- _Task item_: Copy the text of every row, swapping each occurrence of "Rispondi" for "Reply" and leaving everything else unchanged.

Collection entries
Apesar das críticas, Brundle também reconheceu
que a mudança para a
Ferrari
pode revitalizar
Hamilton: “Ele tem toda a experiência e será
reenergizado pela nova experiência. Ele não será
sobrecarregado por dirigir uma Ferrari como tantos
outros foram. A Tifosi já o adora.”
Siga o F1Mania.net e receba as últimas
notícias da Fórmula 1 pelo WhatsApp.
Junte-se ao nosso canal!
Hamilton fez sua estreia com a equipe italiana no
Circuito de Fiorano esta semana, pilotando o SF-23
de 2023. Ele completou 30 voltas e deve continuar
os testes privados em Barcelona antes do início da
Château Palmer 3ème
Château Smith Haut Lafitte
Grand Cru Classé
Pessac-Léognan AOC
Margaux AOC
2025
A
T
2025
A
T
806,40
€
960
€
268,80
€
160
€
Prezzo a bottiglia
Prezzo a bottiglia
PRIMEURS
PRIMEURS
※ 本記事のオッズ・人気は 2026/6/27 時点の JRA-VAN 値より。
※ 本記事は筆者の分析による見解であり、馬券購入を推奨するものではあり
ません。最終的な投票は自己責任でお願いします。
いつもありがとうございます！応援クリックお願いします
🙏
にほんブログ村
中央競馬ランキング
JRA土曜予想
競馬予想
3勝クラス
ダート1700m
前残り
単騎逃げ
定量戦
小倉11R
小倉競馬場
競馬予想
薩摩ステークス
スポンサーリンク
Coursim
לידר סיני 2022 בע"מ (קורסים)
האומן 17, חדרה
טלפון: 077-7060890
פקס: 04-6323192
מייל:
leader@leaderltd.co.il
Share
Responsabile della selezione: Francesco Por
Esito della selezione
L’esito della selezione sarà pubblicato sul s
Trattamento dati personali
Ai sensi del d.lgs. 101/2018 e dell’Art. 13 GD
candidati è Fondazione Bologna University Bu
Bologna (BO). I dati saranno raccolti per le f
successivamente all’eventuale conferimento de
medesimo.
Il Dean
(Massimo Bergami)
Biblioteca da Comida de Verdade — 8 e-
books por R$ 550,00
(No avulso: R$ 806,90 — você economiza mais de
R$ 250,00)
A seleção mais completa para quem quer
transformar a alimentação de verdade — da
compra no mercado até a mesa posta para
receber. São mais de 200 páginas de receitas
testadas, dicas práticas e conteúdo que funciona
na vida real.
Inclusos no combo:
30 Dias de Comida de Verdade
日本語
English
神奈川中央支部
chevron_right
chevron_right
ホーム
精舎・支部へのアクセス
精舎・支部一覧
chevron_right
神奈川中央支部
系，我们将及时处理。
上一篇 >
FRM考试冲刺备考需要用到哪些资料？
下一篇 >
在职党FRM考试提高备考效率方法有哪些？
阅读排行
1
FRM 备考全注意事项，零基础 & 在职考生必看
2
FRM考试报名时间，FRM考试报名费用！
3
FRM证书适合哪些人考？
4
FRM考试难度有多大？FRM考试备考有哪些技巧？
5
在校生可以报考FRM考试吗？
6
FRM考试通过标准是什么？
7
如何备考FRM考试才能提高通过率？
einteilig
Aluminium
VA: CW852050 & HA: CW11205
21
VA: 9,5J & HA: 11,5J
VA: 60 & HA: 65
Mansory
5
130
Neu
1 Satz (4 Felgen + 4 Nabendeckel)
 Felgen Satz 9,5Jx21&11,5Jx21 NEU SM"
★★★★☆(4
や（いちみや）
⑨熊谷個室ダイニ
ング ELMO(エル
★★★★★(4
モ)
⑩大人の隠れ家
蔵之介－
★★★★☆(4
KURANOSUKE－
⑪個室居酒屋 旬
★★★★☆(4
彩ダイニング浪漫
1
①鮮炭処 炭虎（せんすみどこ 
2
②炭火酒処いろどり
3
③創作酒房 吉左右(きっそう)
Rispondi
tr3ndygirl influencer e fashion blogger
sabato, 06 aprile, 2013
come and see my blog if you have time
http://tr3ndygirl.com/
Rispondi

- _Written response_:
Apesar das críticas, Brundle também reconheceu
que a mudança para a
Ferrari
pode revitalizar
Hamilton: “Ele tem toda a experiência e será
reenergizado pela nova experiência. Ele não será
sobrecarregado por dirigir uma Ferrari como tantos
outros foram. A Tifosi já o adora.”
Siga o F1Mania.net e receba as últimas
notícias da Fórmula 1 pelo WhatsApp.
Junte-se ao nosso canal!
Hamilton fez sua estreia com a equipe italiana no
Circuito de Fiorano esta semana, pilotando o SF-23
de 2023. Ele completou 30 voltas e deve continuar
os testes privados em Barcelona antes do início da
Château Palmer 3ème
Château Smith Haut Lafitte
Grand Cru Classé
Pessac-Léognan AOC
Margaux AOC
2025
A
T
2025
A
T
806,40
€
960
€
268,80
€
160
€
Prezzo a bottiglia
Prezzo a bottiglia
PRIMEURS
PRIMEURS
※ 本記事のオッズ・人気は 2026/6/27 時点の JRA-VAN 値より。
※ 本記事は筆者の分析による見解であり、馬券購入を推奨するものではあり
ません。最終的な投票は自己責任でお願いします。
いつもありがとうございます！応援クリックお願いします
🙏
にほんブログ村
中央競馬ランキング
JRA土曜予想
競馬予想
3勝クラス
ダート1700m
前残り
単騎逃げ
定量戦
小倉11R
小倉競馬場
競馬予想
薩摩ステークス
スポンサーリンク
Coursim
לידר סיני 2022 בע"מ (קורסים)
האומן 17, חדרה
טלפון: 077-7060890
פקס: 04-6323192
מייל:
leader@leaderltd.co.il
Share
Responsabile della selezione: Francesco Por
Esito della selezione
L’esito della selezione sarà pubblicato sul s
Trattamento dati personali
Ai sensi del d.lgs. 101/2018 e dell’Art. 13 GD
candidati è Fondazione Bologna University Bu
Bologna (BO). I dati saranno raccolti per le f
successivamente all’eventuale conferimento de
medesimo.
Il Dean
(Massimo Bergami)
Biblioteca da Comida de Verdade — 8 e-
books por R$ 550,00
(No avulso: R$ 806,90 — você economiza mais de
R$ 250,00)
A seleção mais completa para quem quer
transformar a alimentação de verdade — da
compra no mercado até a mesa posta para
receber. São mais de 200 páginas de receitas
testadas, dicas práticas e conteúdo que funciona
na vida real.
Inclusos no combo:
30 Dias de Comida de Verdade
日本語
English
神奈川中央支部
chevron_right
chevron_right
ホーム
精舎・支部へのアクセス
精舎・支部一覧
chevron_right
神奈川中央支部
系，我们将及时处理。
上一篇 >
FRM考试冲刺备考需要用到哪些资料？
下一篇 >
在职党FRM考试提高备考效率方法有哪些？
阅读排行
1
FRM 备考全注意事项，零基础 & 在职考生必看
2
FRM考试报名时间，FRM考试报名费用！
3
FRM证书适合哪些人考？
4
FRM考试难度有多大？FRM考试备考有哪些技巧？
5
在校生可以报考FRM考试吗？
6
FRM考试通过标准是什么？
7
如何备考FRM考试才能提高通过率？
einteilig
Aluminium
VA: CW852050 & HA: CW11205
21
VA: 9,5J & HA: 11,5J
VA: 60 & HA: 65
Mansory
5
130
Neu
1 Satz (4 Felgen + 4 Nabendeckel)
 Felgen Satz 9,5Jx21&11,5Jx21 NEU SM"
★★★★☆(4
や（いちみや）
⑨熊谷個室ダイニ
ング ELMO(エル
★★★★★(4
モ)
⑩大人の隠れ家
蔵之介－
★★★★☆(4
KURANOSUKE－
⑪個室居酒屋 旬
★★★★☆(4
彩ダイニング浪漫
1
①鮮炭処 炭虎（せんすみどこ 
2
②炭火酒処いろどり
3
③創作酒房 吉左右(きっそう)
Reply
tr3ndygirl influencer e fashion blogger
sabato, 06 aprile, 2013
come and see my blog if you have time
http://tr3ndygirl.com/
Reply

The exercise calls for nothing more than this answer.